Travessia



O cabelo tinha o aspecto de palha vermelha esparramada ao sol cozendo fios para uma possível tintura vindoura. Diziam alguns, “um cabelo rebelde e arredio que necessitava de trato constante!” pelo seco volumoso e esvoaçante que era.
O rostinho redondo que lhe rendeu a alcunha de “cara de prato” ou “cara de lua”- vinda do avô adotivo materno- ajustava-se comportado naquele corpinho igualmente roliço atribuindo-lhe  realce aos traços fortes da menina mestiça “boa de boca”, irrequieta, de gênio difícil, organizadora das brincadeiras dos primos nas árvores do sítio do avô Diniz; aquela agarrada à saia da mãe ao extremo do tolerável. Pelo agarramento com a mãe chegou a apanhar inúmeras vezes sem que isso lhe representasse qualquer tipo de abuso físico ( e era!) ou mesmo atenuasse aquele amor que só crescia a cada nova repreensão.
A saia de chita vermelha barata de modelo escorrido até o joelho, conjugada àquela camiseta de crochê amarelo fosco, tecida com motivos simples de um mimo declaradamente artesanal, caiam-lhe como um manto careado e lustroso naqueles dias que como estudante assídua, dedicada e curiosa, encaminhava-se a pé à sala de alfabetização.
A rua comprida era levemente sinuosa, terreno íngreme, livre de asfalto à época, sendo pedra e piçarra o chão por onde deslizava as perninhas marchando, ora em passos, ora em pulinhos.
O caminho tenso de ida e vinda da escola tinha pontas bem definidas: a saída da casa era da mãe que a deixava diariamente na ponta da estrada, mãe que permanecia lá, intocável com olhos de águia até que o corpinho moreno sumisse ao longe, exato momento em que a cabeleira ruiva da menina aportava nos olhos da avó que a esperava no tempo intermediário do trecho, sempre à mesma hora, com a merenda sagrada do início da tarde. Assim  abastecia a netinha  até a merenda da escola, da qual a sapeca nunca se esquivara.
Num saco plástico colado ao corpo, um caderno pequeno e um lápis preto com borracha ponteira diziam de uma precariedade que não lhe furtava a graça infantil.  Ir à escola era mais que obrigação, era um rito, sem que tivesse esse nome para ela.
Uma escola que tinha nome de santa: Nossa Senhora de Fátima e a professora, Edna seu nome, uma moça pequena e gentil, de voz branda e comprometida com o ato de ensinar nunca surge em sua lembrança com relato de gritos ou resmungação a... 

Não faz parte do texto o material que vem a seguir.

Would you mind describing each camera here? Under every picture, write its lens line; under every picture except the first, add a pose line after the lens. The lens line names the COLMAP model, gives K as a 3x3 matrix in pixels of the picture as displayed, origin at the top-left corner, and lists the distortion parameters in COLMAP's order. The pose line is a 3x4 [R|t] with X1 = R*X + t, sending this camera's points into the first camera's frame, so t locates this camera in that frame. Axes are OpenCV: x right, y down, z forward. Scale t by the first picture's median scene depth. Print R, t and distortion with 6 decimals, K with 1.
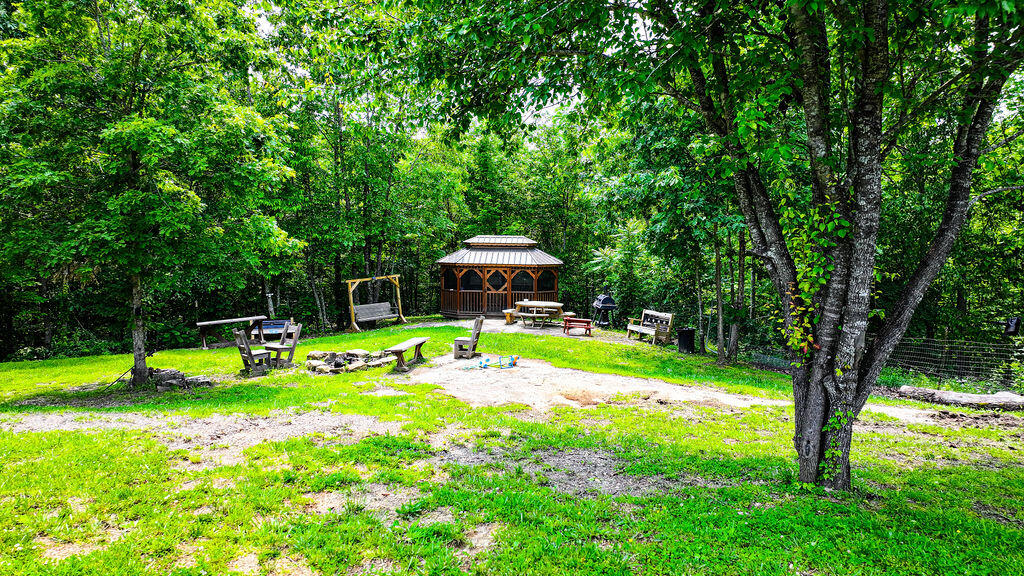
lens RADIAL K [[722.3, 0, 511.5], [0, 722.3, 287.0], [0, 0, 1]] dist [0.010693, 0.002116]
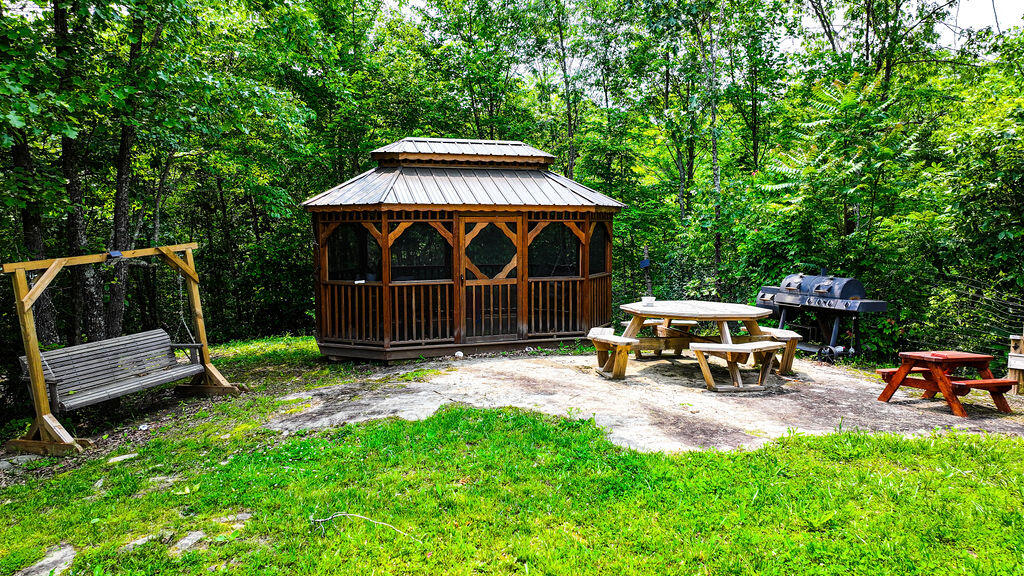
lens RADIAL K [[722.3, 0, 509.8], [0, 722.3, 290.2], [0, 0, 1]] dist [0.010693, 0.002116]
pose [[0.916688, -0.052149, 0.396186, -0.163408], [0.042129, 0.998535, 0.033959, -0.000754], [-0.397377, -0.014439, 0.917542, 0.674935]]
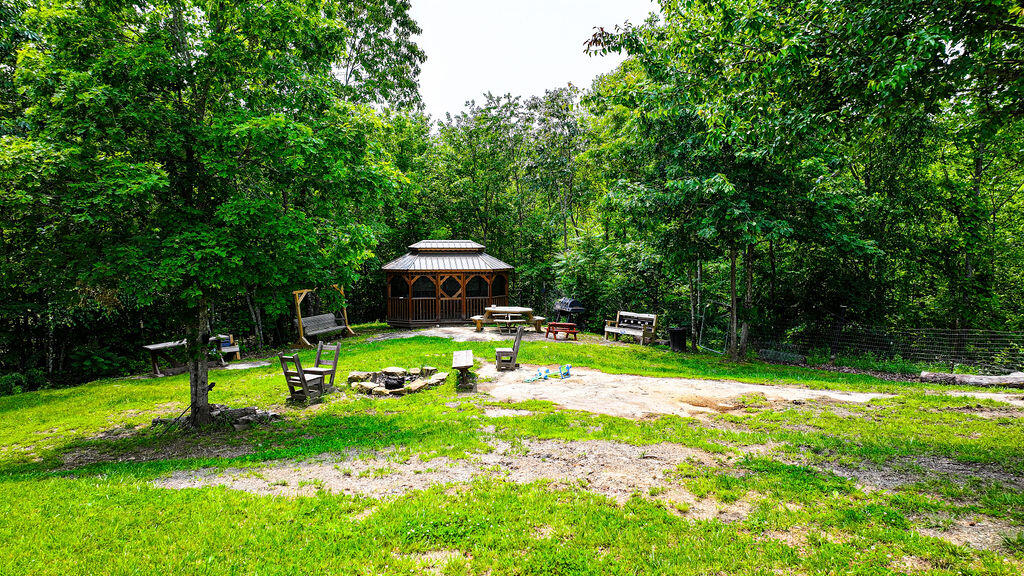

A alfabetização aos seis aninhos de idade chegou fácil  assim, sem rodeios ou sofrimento para ambas as partes, porque para ela escrever as primeiras letras de próprio punho era como poder ir ao céu e pintar as estrelas, uma a uma, com os dedos da mão. Como uma iniciante apreciadora de canto lírico os olhinhos esbugalhavam-se na direção dos lábios da professora que lhe ensinava as letras como música delicada de acordes precisos. As palavras pareciam brincar de pega-pega num jogo divertido de professora e aluna e, disso, ela gostava muito de brincar e brincar. 
Esculpia-se ali, lentamente, talho a alho, vindos pela voz e os gestos da educadora, uma menina de alma poesia.
Não é difícil saber porque havia um sentido em ir à escola... e outro em voltar pra casa, sempre pelo mesmo ritual de chegada e permanência,  hoje traduzida em saudade que as vezes não tem esse nome, nem finitude, muito menos hora de reaparecer.
As paredes da sala de instrução fechadas  por ripas de madeira de cor surrada levemente afastadas entre si, deixavam vazar dentro daquele lugar  uma parte da rua que parecia conversar com a turma dentro da sala, dividindo com a jovem mestra as lições do dia, das tardes de sol e chuva naquela vila antes conhecida como Sorriso.  
Uma criança e suas letras que todo dia voltava pra casa com o saco plástico mais cheio de coisas pra contar, dividindo com o caderno e o lápis a vontade de descobrir um mundão de outras coisas no dia seguinte, coisas que ela experimentava nas brincadeiras de fundo de quintal da casa velha da 4ª Rua entre Berredos e Andradas, com os irmãos menores e os vizinhos da rua.
Um lugar onde tudo virava qualquer coisa e ela vivia o mais encantador dos “contos de fadas” cotidianos: as inúmeras viagens que fazia numa vida carregada de cor, cheiro, gosto, sentido e admiração.
Às vezes eu volto por esse mesmo caminho, só  pra levar flores pra criança que eu fui.